Fabulous European car, or fabulous European vacation?
If these be the horns of your dilemma, well ... you're doing better than most these days. And you might even save money on each if you decide to choose both.
Through a well-established but little-known program casually known in the industry as overseas delivery, buyers of a BMW, Mercedes-Benz, Audi, Porsche, Volvo or Saab can pick up their new car at the plant where it was made, drop it off at a port city for shipping — and enjoy some serious road trip R&R along the way.
The cost savings come in a variety of ways. With the exception of Porsche, these manufacturers offer roughly between 5 percent and 10 percent off the U.S. sticker price — Volvo's 7.5 percent discount would be $3,375 off a $45,000 car — because the dealer network, with its overhead, sales incentives and kickbacks, is largely bypassed.
(This is also why your local dealer, who still sets up the sale and processes the check, probably isn't going to great lengths to get the word out.)
Most programs include temporary registration and insurance setups, meaning customers are essentially obligated only to dust off their passports, fly to Europe, show up at the factory and drive away. And some carmakers throw in airline tickets for free (Volvo) or at a discount (BMW), as well as lodging and other accommodations — not to mention a long list of VIP concierge services.
"We pick you up at the airport," said Anders Robertson, manager of Volvo's overseas delivery program, "and the following day we'll come take you to the factory delivery center, right by the plant. Our people go through your car's features and benefits; you'll go on a tour of the factory; and our people are also very helpful with how to make the best of your sightseeing tour."
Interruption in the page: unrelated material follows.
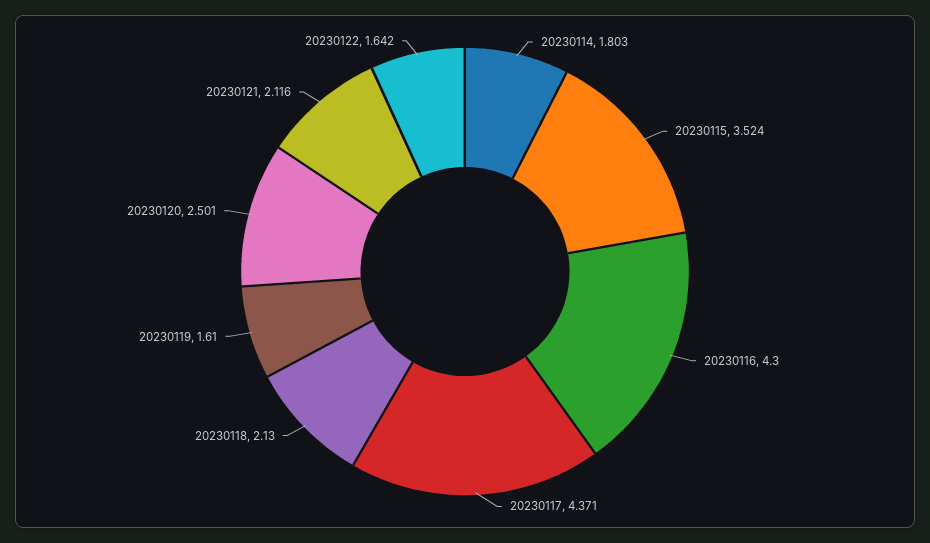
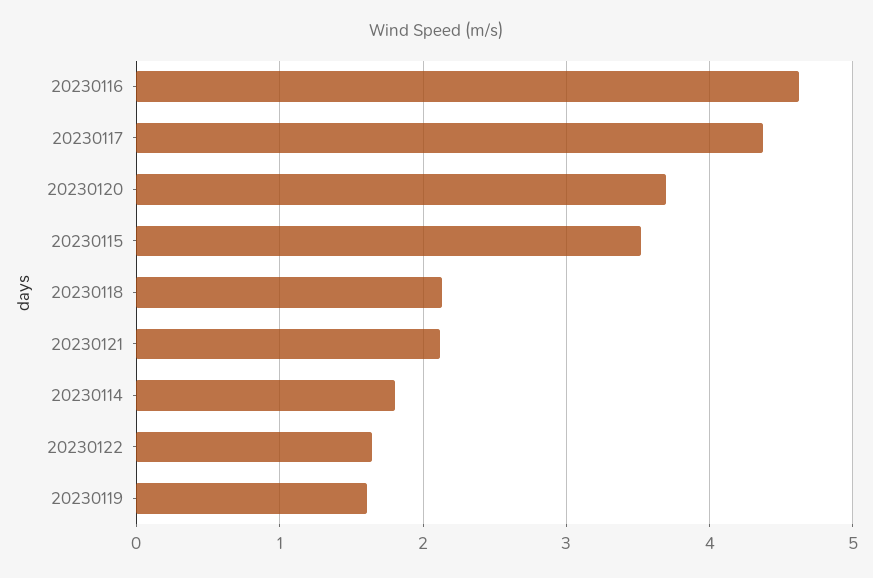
20230116: 4.3 -> 4.6
20230120: 2.501 -> 3.7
For Volvo, that tour begins in Gothenburg, Sweden, and can terminate at a long list of European destinations offered by the continent's automakers: from Scandinavia to Spain, the United Kingdom to Italy, and just about all points between. For those seeking an extended stay, the insurance and registration programs are easily extended, too.
The downside is that once you drop the car off, delivery to the U.S.-based dealer can take a few months.
"At the end, I had to say goodbye to the nice new car," laughed Peter Deutsch, vice president of tool and design for a marine parts company. The Novata, Calif., resident picked up his BMW 328i in August at the plant in Munich, Germany, and was still waiting for it to arrive.
But the experience, he said, made the wait worthwhile.
"It's a first-class facility, let me tell you," Deutsch said of BMW's factory "storefront," which starts customers off in a dining room for breakfast, then offers plant tours, museum access and other activities before sending them to the simulator. There, a technician loads the awaiting car's specs and puts the driver through his or her paces — including a demonstration of the difference between going hard through a turn with and without traction control.
"Turn it off," Deutsch said, "and you go slamming into the guardrail."
But there's nothing quite like the thing that Deutsch calls "the moment." As you're led down a staircase, your guide stops, and a bank of spotlights illuminates a dazzling new vehicle — yours — gleaming and glinting as it rotates on a giant turntable below.
"A girl comes over, and she's taking pictures of you and the car," Deutsch said. "You get in, she explains everything. They don't rush you — they're very polite."
Deutsch and his wife dropped the car off near Frankfurt, a "well-organized" process that he said took about 10 minutes. Total cost savings: about $2,500, not including BMW's two-for-one airline tickets on Lufthansa and other perks.
"And to this," he said, "you can add what a rental car would have cost me, which in this case would've been about $1,000."
(With Porsche, there are no price concessions — but who needs a discount when you're buying a six-figure sports car? Still, Ron Coxsum, a salesman at Ruznick Porsche in Pasadena, Calif., says the experience is a big deal. "It's a really big ceremony at the plant," he said. "It's red-carpet.")
There are other benefits: Anders said at Volvo, there's no haggling — the cost of overseas delivery (which in almost all cases includes all shipping costs and arrangements) is fixed. And because you're buying directly from the factory, you can custom-order the car from the ground up.
"We offer every color, every interior, every wheel-type that the factory builds," Robertson said.
The sagging U.S. economy has taken a heavy toll on both auto sales and European travel — and the overseas delivery programs have not been immune. Swedish automaker Saab has temporarily suspended its program while waiting for the dollar to firm up against the Euro.
"We hope to reinstate it later this year," said Jan-Willen Vester, spokesman for Saab USA, who estimates that in a normal climate about 100 cars per month are direct-delivered to American buyers.
And Saab, like the others, has good reason to lure buyers to its plant, Vester said: A customer who comes all the way to Trollhattan, Sweden, to pick up her car is — by virtue of the experience — probably going to be a customer for life.
"Typically people who do that, they remember," he said.
And the trip isn't necessarily limited to Sweden. Some might pilot their new Saab over to Germany for a little, shall we say — extra velocity?
"Swedes really like to observe their speed limits," he said, "but you can go full bore on the Autobahn, maybe drop it off in Paris, or Amsterdam."